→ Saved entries
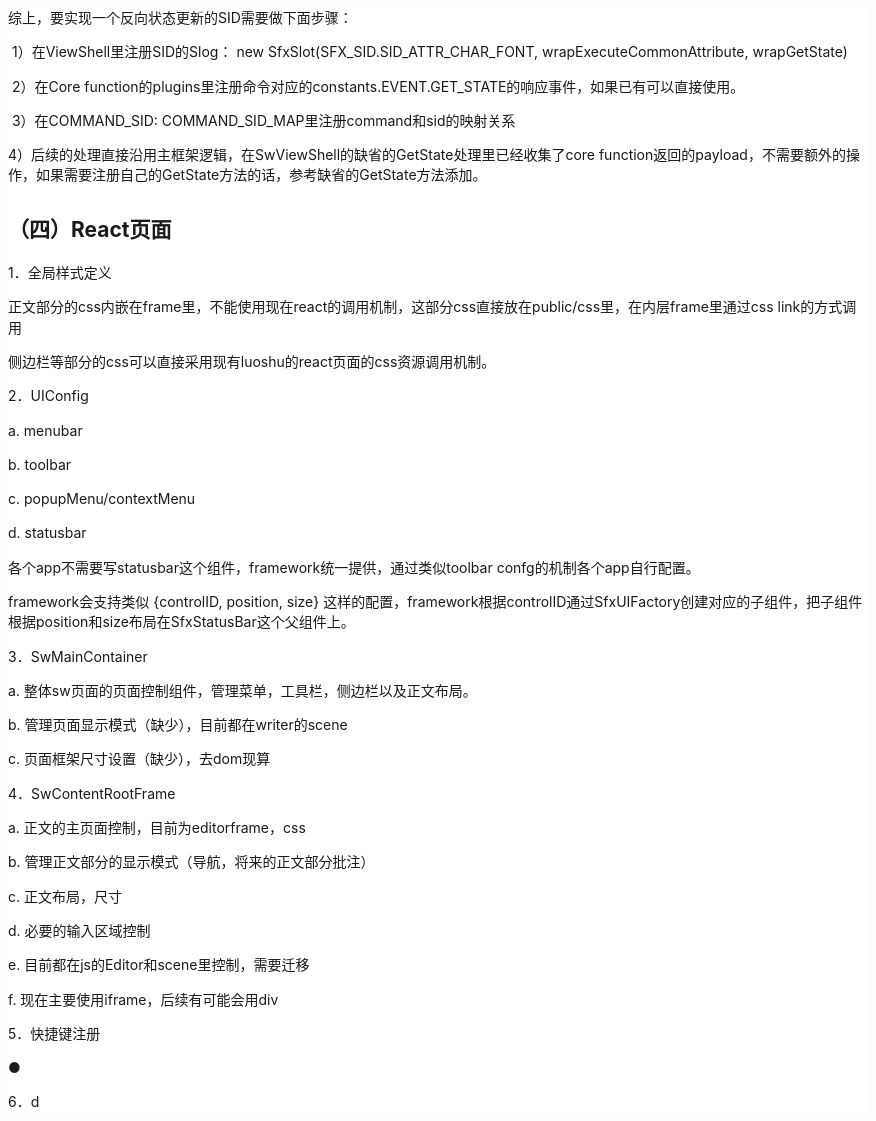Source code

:    综上，要实现一个反向状态更新的SID需要做下面步骤：

​     1）在ViewShell里注册SID的Slog： new SfxSlot(SFX_SID.SID_ATTR_CHAR_FONT, wrapExecuteCommonAttribute, wrapGetState)

​      2）在Core function的plugins里注册命令对应的constants.EVENT.GET_STATE的响应事件，如果已有可以直接使用。

​     3）在COMMAND_SID: COMMAND_SID_MAP里注册command和sid的映射关系

​     4）后续的处理直接沿用主框架逻辑，在SwViewShell的缺省的GetState处理里已经收集了core function返回的payload，不需要额外的操作，如果需要注册自己的GetState方法的话，参考缺省的GetState方法添加。

## （四）React页面

1．全局样式定义

正文部分的css内嵌在frame里，不能使用现在react的调用机制，这部分css直接放在public/css里，在内层frame里通过css link的方式调用

侧边栏等部分的css可以直接采用现有luoshu的react页面的css资源调用机制。

2．UIConfig

a. menubar

b. toolbar

c. popupMenu/contextMenu

d. statusbar 

各个app不需要写statusbar这个组件，framework统一提供，通过类似toolbar confg的机制各个app自行配置。

framework会支持类似 {controlID, position, size} 这样的配置，framework根据controlID通过SfxUIFactory创建对应的子组件，把子组件根据position和size布局在SfxStatusBar这个父组件上。

3．SwMainContainer

a. 整体sw页面的页面控制组件，管理菜单，工具栏，侧边栏以及正文布局。

b. 管理页面显示模式（缺少），目前都在writer的scene

c. 页面框架尺寸设置（缺少），去dom现算

4．SwContentRootFrame

a. 正文的主页面控制，目前为editorframe，css

b. 管理正文部分的显示模式（导航，将来的正文部分批注）

c. 正文布局，尺寸

d. 必要的输入区域控制

e. 目前都在js的Editor和scene里控制，需要迁移

f. 现在主要使用iframe，后续有可能会用div

5．快捷键注册

●

6．d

→ Directions for this task
Set down the entries above word for word, but drop any image.

→ Result of the task
Source code

:    综上，要实现一个反向状态更新的SID需要做下面步骤：

​     1）在ViewShell里注册SID的Slog： new SfxSlot(SFX_SID.SID_ATTR_CHAR_FONT, wrapExecuteCommonAttribute, wrapGetState)

​      2）在Core function的plugins里注册命令对应的constants.EVENT.GET_STATE的响应事件，如果已有可以直接使用。

​     3）在COMMAND_SID: COMMAND_SID_MAP里注册command和sid的映射关系

​     4）后续的处理直接沿用主框架逻辑，在SwViewShell的缺省的GetState处理里已经收集了core function返回的payload，不需要额外的操作，如果需要注册自己的GetState方法的话，参考缺省的GetState方法添加。

## （四）React页面

1．全局样式定义

正文部分的css内嵌在frame里，不能使用现在react的调用机制，这部分css直接放在public/css里，在内层frame里通过css link的方式调用

侧边栏等部分的css可以直接采用现有luoshu的react页面的css资源调用机制。

2．UIConfig

a. menubar

b. toolbar

c. popupMenu/contextMenu

d. statusbar 

各个app不需要写statusbar这个组件，framework统一提供，通过类似toolbar confg的机制各个app自行配置。

framework会支持类似 {controlID, position, size} 这样的配置，framework根据controlID通过SfxUIFactory创建对应的子组件，把子组件根据position和size布局在SfxStatusBar这个父组件上。

3．SwMainContainer

a. 整体sw页面的页面控制组件，管理菜单，工具栏，侧边栏以及正文布局。

b. 管理页面显示模式（缺少），目前都在writer的scene

c. 页面框架尺寸设置（缺少），去dom现算

4．SwContentRootFrame

a. 正文的主页面控制，目前为editorframe，css

b. 管理正文部分的显示模式（导航，将来的正文部分批注）

c. 正文布局，尺寸

d. 必要的输入区域控制

e. 目前都在js的Editor和scene里控制，需要迁移

f. 现在主要使用iframe，后续有可能会用div

5．快捷键注册

●

6．d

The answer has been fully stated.